Boaties deny involvement in Cecil Peak blaze
Two men who sped by boat across Lake Wakatipu from the scene of a big blaze denied any involvement when questioned by police.
The fire licked up the lower slopes of Cecil Peak from the lake's waterline on Sunday evening, billowing smoke clouds and flames that were visible from Queenstown.
Two Queenstown Lakes District Council and Department of Conservation fire crews, plus two helicopters, were dampening hotspots on the peak's lower slopes yesterday morning.
The council's general manager of operations, Ruth Stokes, said a dawn aerial inspection assessed the fire as "well under control".
No fire crews were sent to Cecil Peak on Sunday night because the risk of fighting fires in the dark outweighed the need to bring the fire under control, given its remote location and the terrain, Ms Stokes said.
Calm, humid conditions had minimised any spread of the blaze.
Senior Constable Chris Blackford said two men were seen "speeding" across Lake Wakatipu from Cecil Peak about 8.45pm in a small boat.
They were questioned by police when they landed at Queenstown Bay, but denied "any involvement" in the blaze.
Police inquiries were continuing.
Meanwhile, a council press release ruled out any cause of the blaze being linked to Cecil Peak landowners and gave notice that firefighting costs were being pursued.
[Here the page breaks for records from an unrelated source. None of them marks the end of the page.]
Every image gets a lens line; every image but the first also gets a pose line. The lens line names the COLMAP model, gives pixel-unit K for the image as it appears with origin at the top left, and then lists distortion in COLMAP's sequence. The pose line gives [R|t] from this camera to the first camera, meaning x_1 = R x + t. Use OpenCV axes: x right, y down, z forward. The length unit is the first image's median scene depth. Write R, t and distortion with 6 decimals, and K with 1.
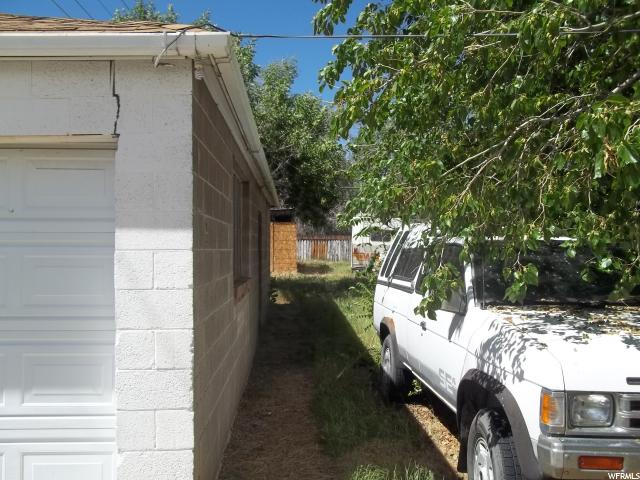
lens RADIAL K [[622.1, 0, 320.0], [0, 622.1, 240.0], [0, 0, 1]] dist [-0.020444, -0.006026]
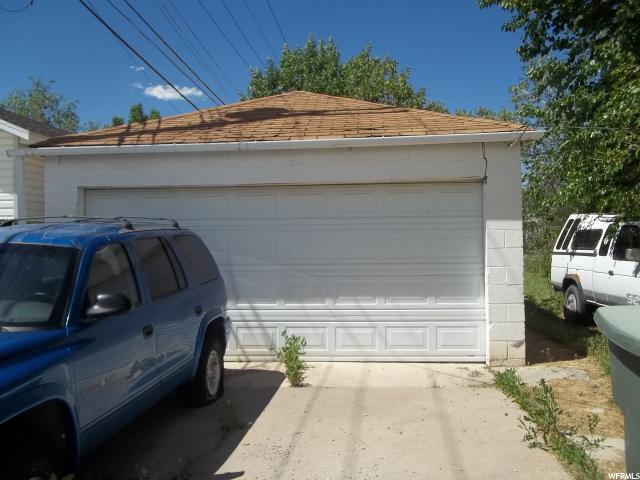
lens RADIAL K [[622.1, 0, 320.0], [0, 622.1, 240.0], [0, 0, 1]] dist [-0.020444, -0.006026]
pose [[0.993176, -0.011862, -0.116019, -0.628097], [0.014048, 0.999739, 0.018037, 0.002589], [0.115775, -0.019543, 0.993083, -1.166242]]
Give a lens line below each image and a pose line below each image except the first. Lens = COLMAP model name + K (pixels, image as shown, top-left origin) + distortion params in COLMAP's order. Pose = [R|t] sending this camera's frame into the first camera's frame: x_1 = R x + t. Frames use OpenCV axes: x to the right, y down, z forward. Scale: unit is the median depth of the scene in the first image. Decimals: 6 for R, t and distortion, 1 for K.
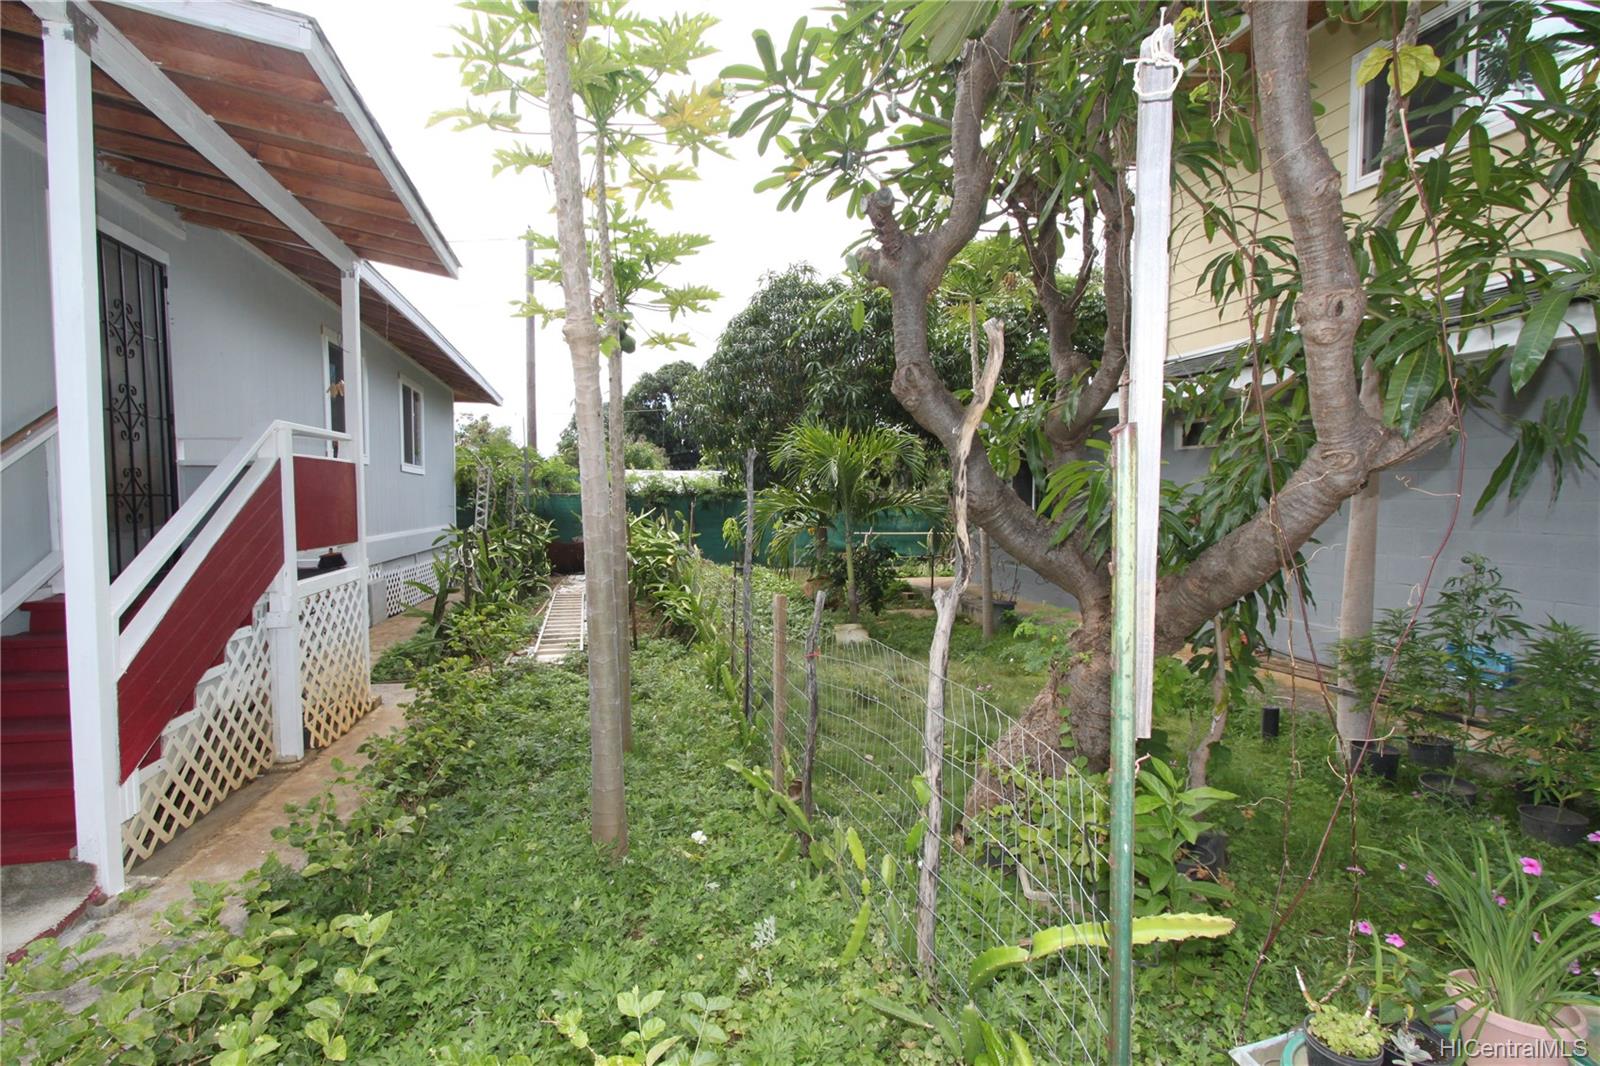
lens RADIAL K [[733.2, 0, 789.4], [0, 733.2, 535.9], [0, 0, 1]] dist [-0.026076, 0.007161]
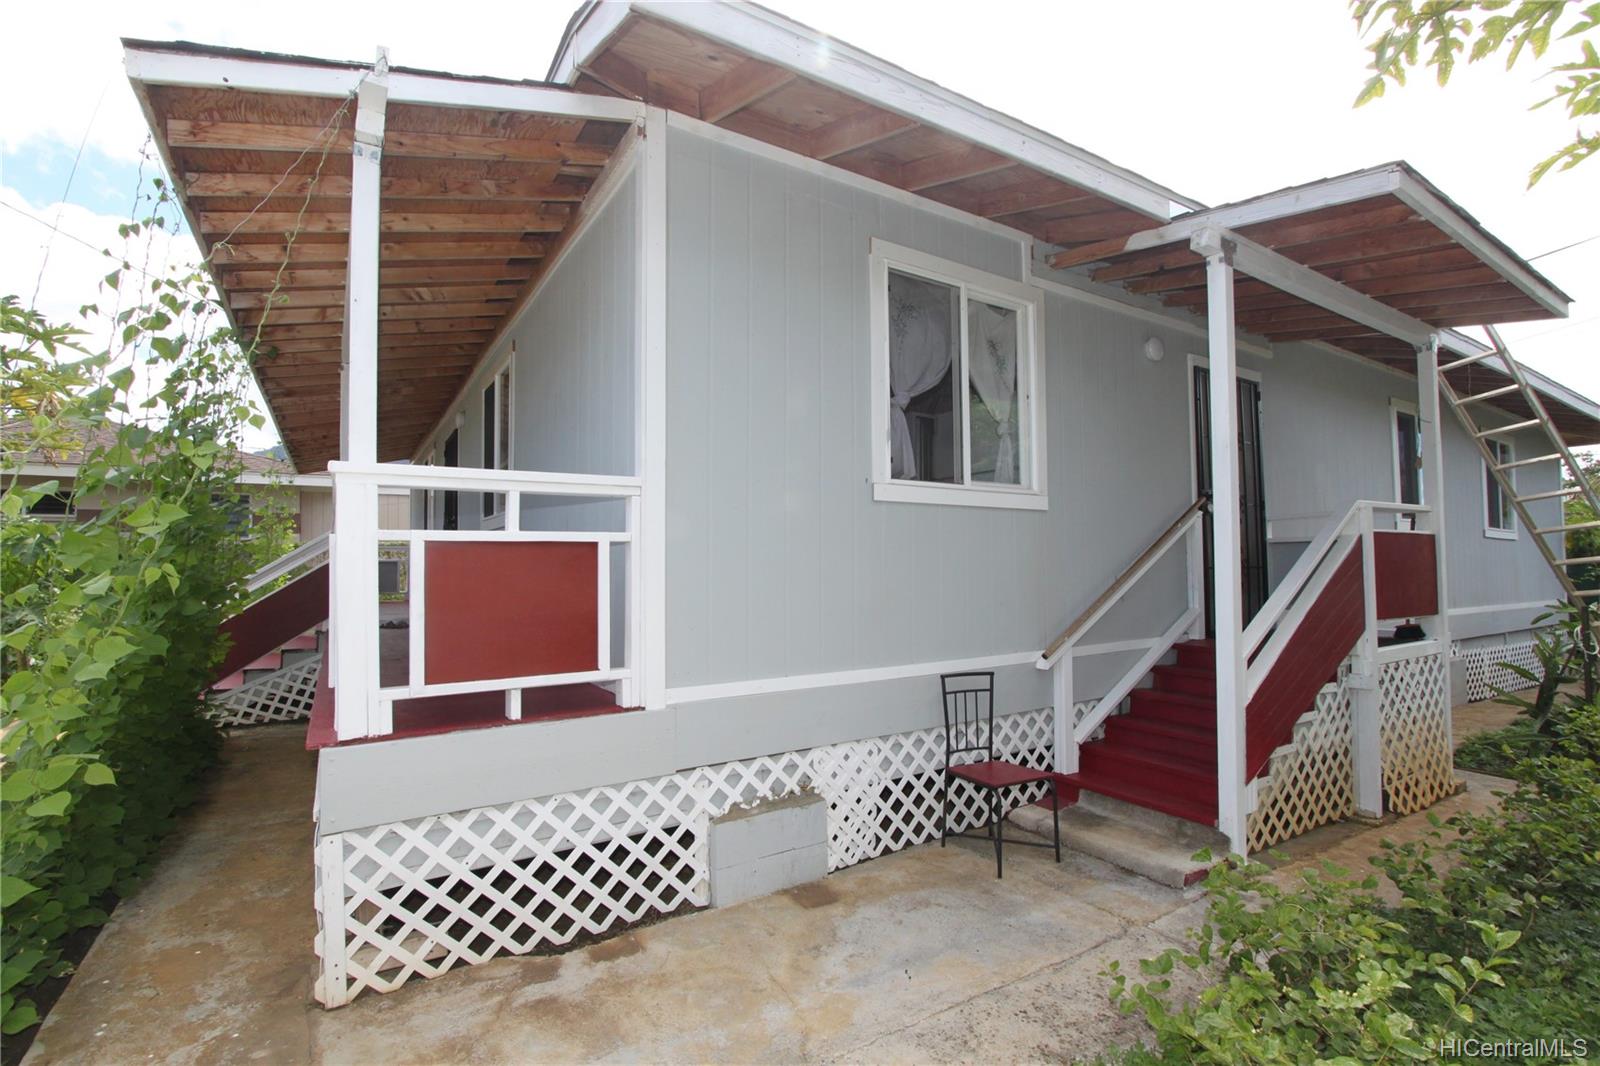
lens RADIAL K [[735.8, 0, 789.1], [0, 735.8, 538.6], [0, 0, 1]] dist [-0.015748, 0.000939]
pose [[0.317650, -0.040028, -0.947363, 0.073263], [-0.045207, 0.997333, -0.057297, 0.002397], [0.947130, 0.061028, 0.314993, -0.178195]]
"If those responsible can be identified they will be liable for the costs of fighting the fire," the release said.
DOC incident controller Mark Mawhinney said the area would continue to be monitored to ensure the fire did not flare up, as warm weather was forecast to continue for the next few days.
DOC and the council issued a reminder that a total fire ban is in place across the district, meaning gas and electric barbecues are the only outdoor fires permitted, except for those in approved permanent outdoor fireplaces.